Why not ATVs?
I do not understand the fears of allowing ATVs to use some of the roads in the forest which are already open to automobiles.
My car is more than two tons of wagon with high clearance and big tires. It has a five-speed manual transmission with four-wheel drive high and low ranges. I can go anywhere an ATV can go. I can make deeper ruts and crunch a wider path.
Yet somehow I am not out rampaging off road in the forest. What holds me back? The answer is that I hold a driver’s license. I know that to ignore the rules for motor vehicle use puts my license at risk and all that goes with it.
People driving the forest roads in smaller, open-air, slower-moving vehicles seems like a win all around. Less road wear and tear. The ATVs have a smaller footprint for carbon in the product life cycle. They take up less room on the road and are more friendly for cyclists and hikers than giant 4x4s.
Dan Aspenwall, Winthrop
Dangers of addiction
I am writing in response to Shiah Lints’ letter to the editor, “Drug addicts are people, too” (May 27).
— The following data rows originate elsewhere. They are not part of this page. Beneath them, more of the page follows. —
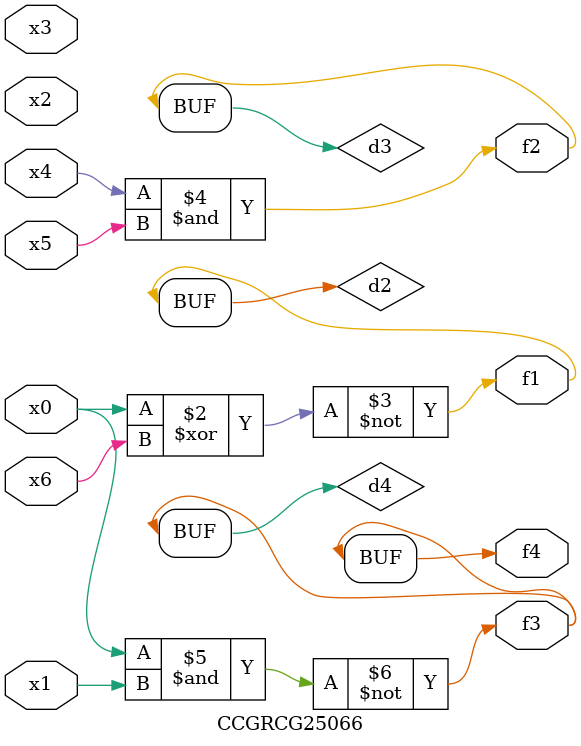
<source format=v>
module CCGRCG25066(
	input x0, x1, x2, x3, x4, x5, x6,
	output f1, f2, f3, f4
);

	wire d1, d2, d3, d4;

	nor (d1, x0);
	xnor (d2, x0, x6);
	and (d3, x4, x5);
	nand (d4, x0, x1);
	assign f1 = d2;
	assign f2 = d3;
	assign f3 = d4;
	assign f4 = d4;
endmodule

</source>
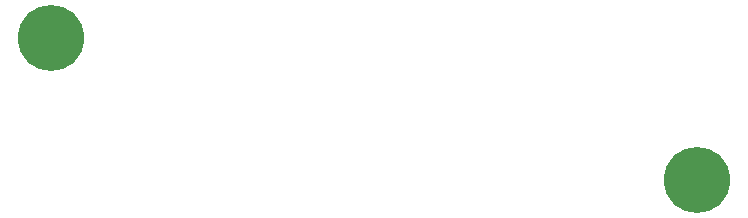
<source format=gbr>
%TF.GenerationSoftware,KiCad,Pcbnew,(7.99.0-267-g8440d7258b)*%
%TF.CreationDate,2023-05-05T12:14:14-07:00*%
%TF.ProjectId,1_2og_lightbar,315f326f-675f-46c6-9967-68746261722e,rev?*%
%TF.SameCoordinates,Original*%
%TF.FileFunction,Soldermask,Bot*%
%TF.FilePolarity,Negative*%
%FSLAX46Y46*%
G04 Gerber Fmt 4.6, Leading zero omitted, Abs format (unit mm)*
G04 Created by KiCad (PCBNEW (7.99.0-267-g8440d7258b)) date 2023-05-05 12:14:14*
%MOMM*%
%LPD*%
G01*
G04 APERTURE LIST*
%ADD10C,3.600000*%
%ADD11C,5.600000*%
G04 APERTURE END LIST*
D10*
%TO.C,H2*%
X77597000Y-32385000D03*
D11*
X77597000Y-32385000D03*
%TD*%
D10*
%TO.C,H1*%
X22879961Y-20362871D03*
D11*
X22879961Y-20362871D03*
%TD*%
M02*

</source>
Yes they are, just as are thieves, murderers and all other people who choose to do things illegal and harmful to society. My son is an addict, and my heart breaks over and over upon thinking of him and his situation. I love him with all my heart, but I do not like what he does. Most of us have a relative, or know someone who does, who is a drug addict. Those of us who are close to the situation also know that the addictive personality can be dangerous to others. Not all, but some.
Drug addiction is a difficult thing to conquer, and it can totally absorb the addict’s mind. They become slaves to their addiction. I have tried and tried to help my son, to the extent of being drained financially. Then upon coming out of a long stay in jail, he informed me that I had been “enabling” him by helping him. He told me it is better to reach rock bottom, because at that point they may actually reach out and want help. Drug addicts, if not employed, make their money mostly by stealing and selling drugs. That is why it is important to keep up on it.
I am thankful that Twisp Police Chief Paul Budrow has the concern he does and that he is taking action. As long as there is a drug presence in our community, then there is the danger that more young people will become addicts. Yes, the danger is always there regardless, but why make it easier? We love the kids out there that are struggling with addiction, but they have to want to change. When they make that choice, then I am sure there are people willing to help. In the meantime we keep them all in our prayers – lots and lots of prayer.
Lauri Martin, Winthrop
Drought. Water shortage. Increased costs. Energy challenges. Resource conflicts. Climate change.
A book with more than 20 years of direct experience is available in the North Central Regional Library: Rainwater Harvesting for Drylands. Some of the methods may fit here and some not/but I’ll bet my nickel that some of you will find this interesting, very interesting.
Susan Crampton, Winthrop
On Memorial Day weekend, while driving from the Evergreen IGA onto Twin Lakes Road, I came to the area where the Susie Stevens path crosses the highway. A man and several small children were on bikes, waiting. I stopped. Eventually cars coming from the opposite direction stopped and the group crossed, followed shortly by a woman with small children. I believe that the crossing should be painted as a pedestrian crossing, with some signs noting it. The cyclists should have a right-of-way there that autos acknowledge. Signage to motorists to at least slow and look for those who want to cross should be part of the trail maintenance. Who should finance paint and the work to accomplish this?